Diff payloads are additionally compressed with zstd (level 3 by default).

Document Lifecycle

Documents progress through these statuses:

Status	Meaning
`canonical`	Text extracted, canonical markdown stored in CAS
`classified`	Classification rules applied, document class assigned
`error`	Parse or extraction failed (corrupt file, invalid format)
`image_only`	Scanned PDF with no extractable text
`unsupported`	File format has no parser (e.g., `.doc`, `.ppt`, `.xls` legacy formats)
`deduplicated`	Removed from the active set by knowledge dedup
`dismissed`	Marked unrecoverable by the user

Overriding the Data Directory

Set a custom data directory with --data-dir or the UNSTERWERX_DATA environment variable:

bash

unsterwerx --data-dir /path/to/data status
UNSTERWERX_DATA=/path/to/data unsterwerx status

Mounted Storage

Mounted source folders are valid ingest inputs. Unsterwerx can scan and normalize documents from NAS, SMB, NFS, sshfs, Google Drive, and similar mounted document stores.

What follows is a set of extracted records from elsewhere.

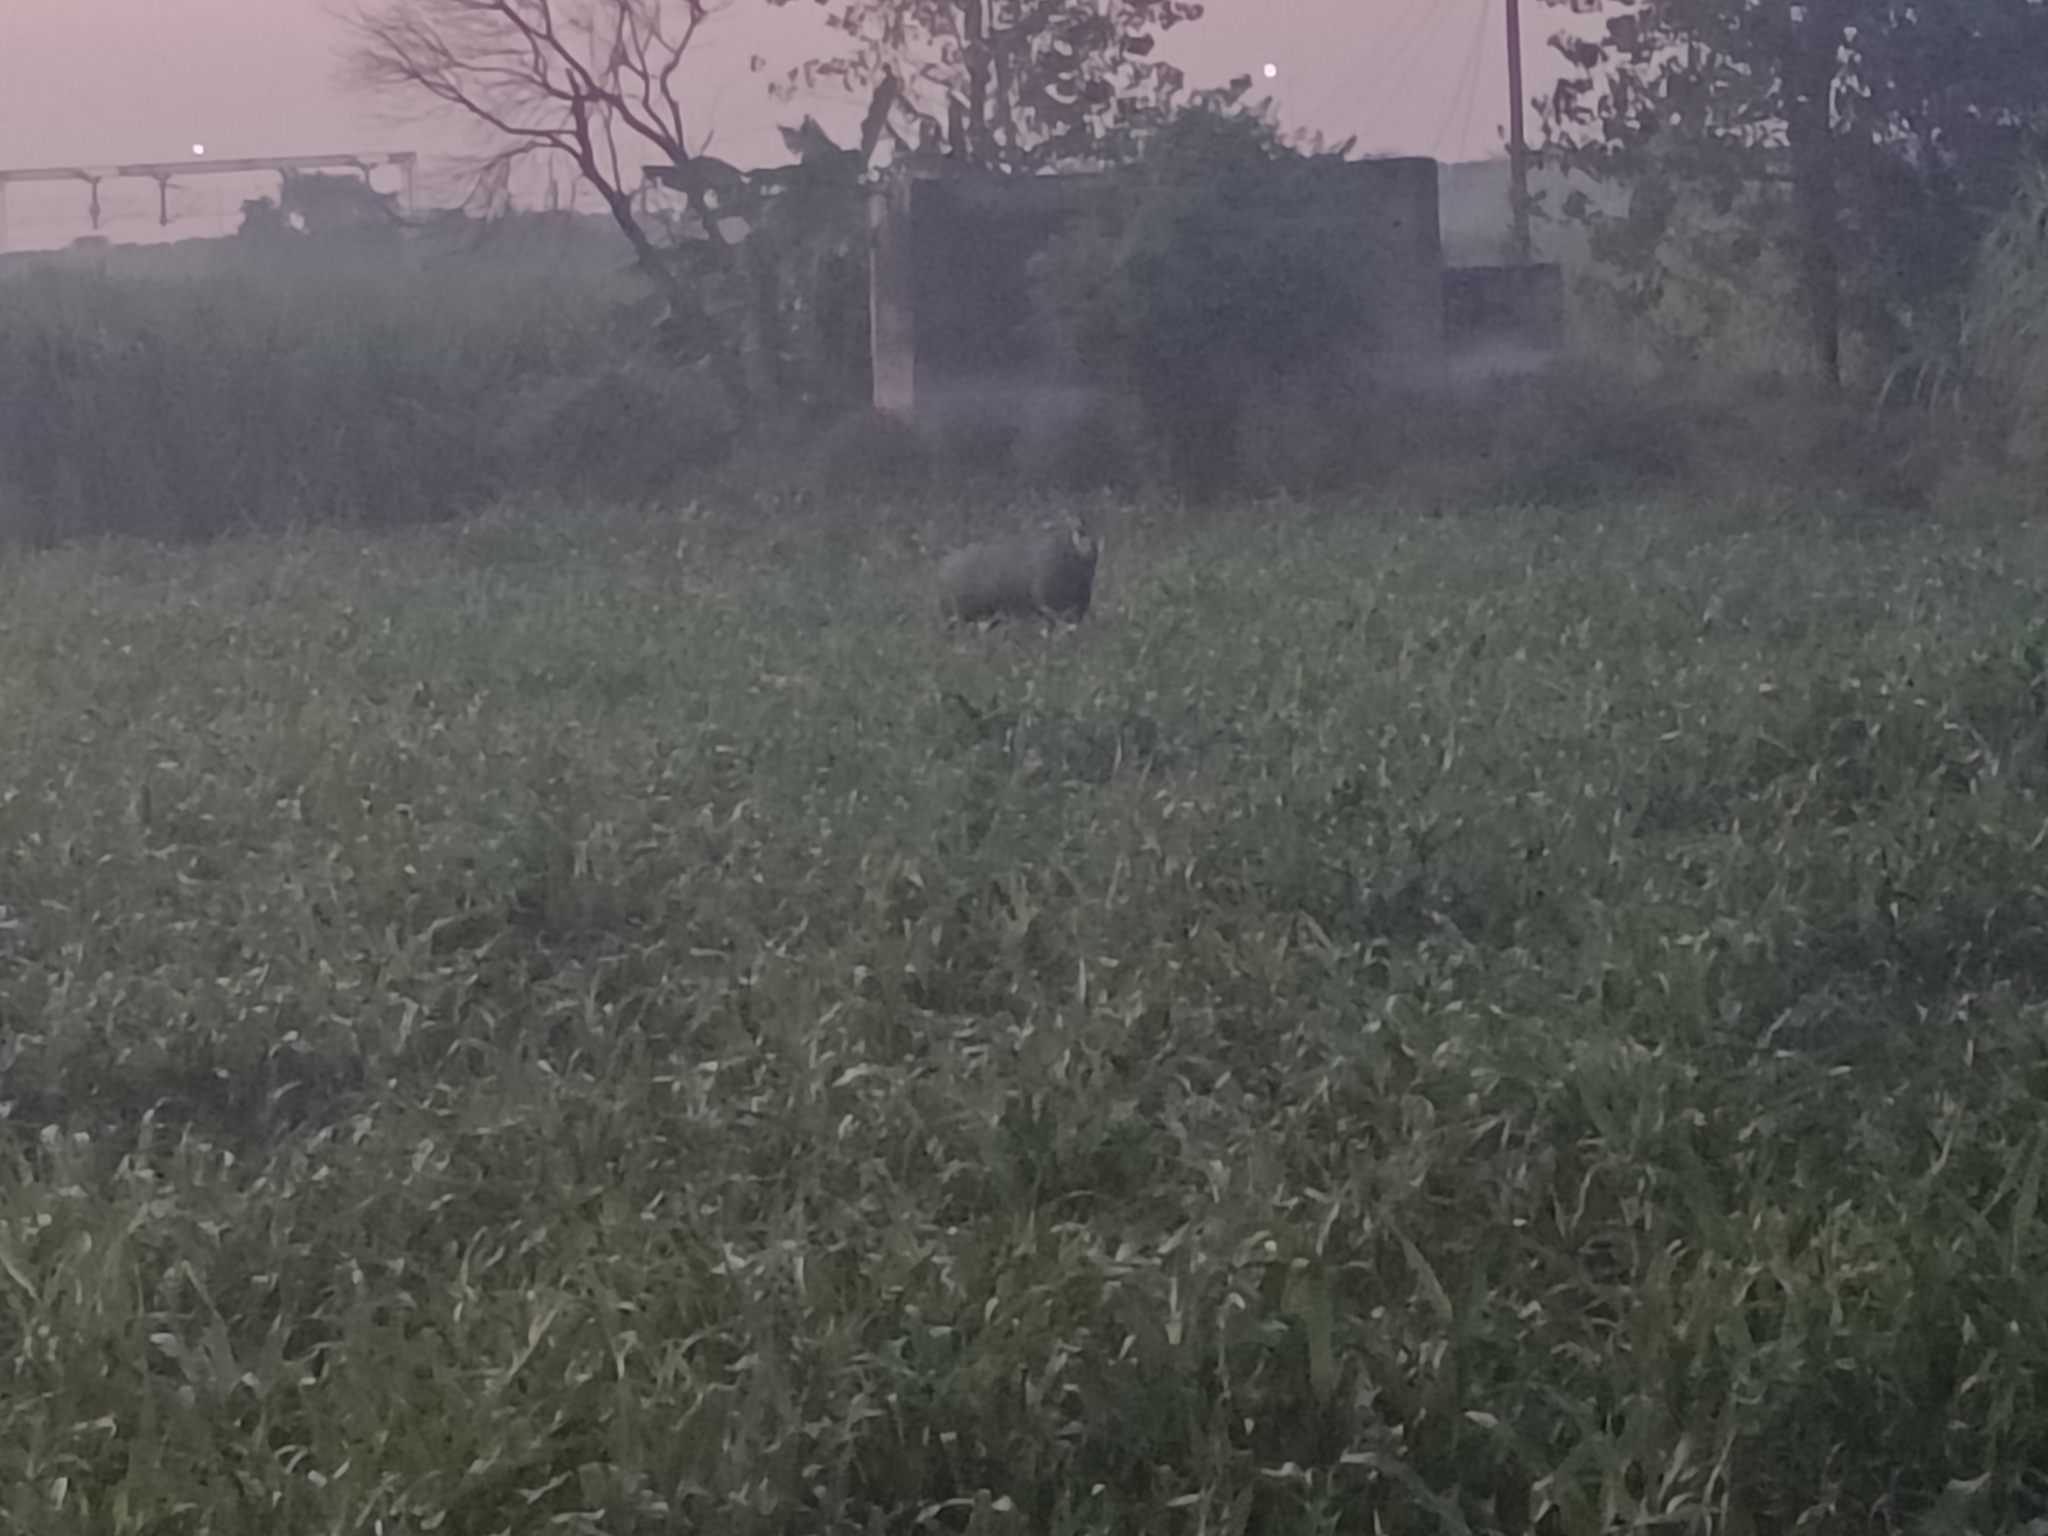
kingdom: Animalia
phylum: Chordata
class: Mammalia
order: Artiodactyla
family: Bovidae
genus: Boselaphus
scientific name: Boselaphus tragocamelus
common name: Nilgai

The live Shared Sandbox has stricter requirements. SQLite locking, CAS writes, and atomic config updates need filesystem behavior that many mounts only partly provide. In storage.data_dir_mode = "auto", Unsterwerx runs directly on local filesystems and switches mounted or unknown data directories to mirror mode.

Mirror mode keeps live runtime state in a local directory and treats the requested mounted data directory as the publish target. After successful mutating commands, Unsterwerx publishes a SQLite snapshot and storage artifacts back to that target.

Inspect the active storage plan:

bash

unsterwerx --data-dir /Volumes/Archive/unsterwerx storage status

Retry a publish:

bash

unsterwerx --data-dir /Volumes/Archive/unsterwerx storage publish

Configure an explicit local runtime mirror:

toml

[storage]
data_dir_mode = "mirror"
runtime_dir = "/Users/alex/.unsterwerx/runtime/archive"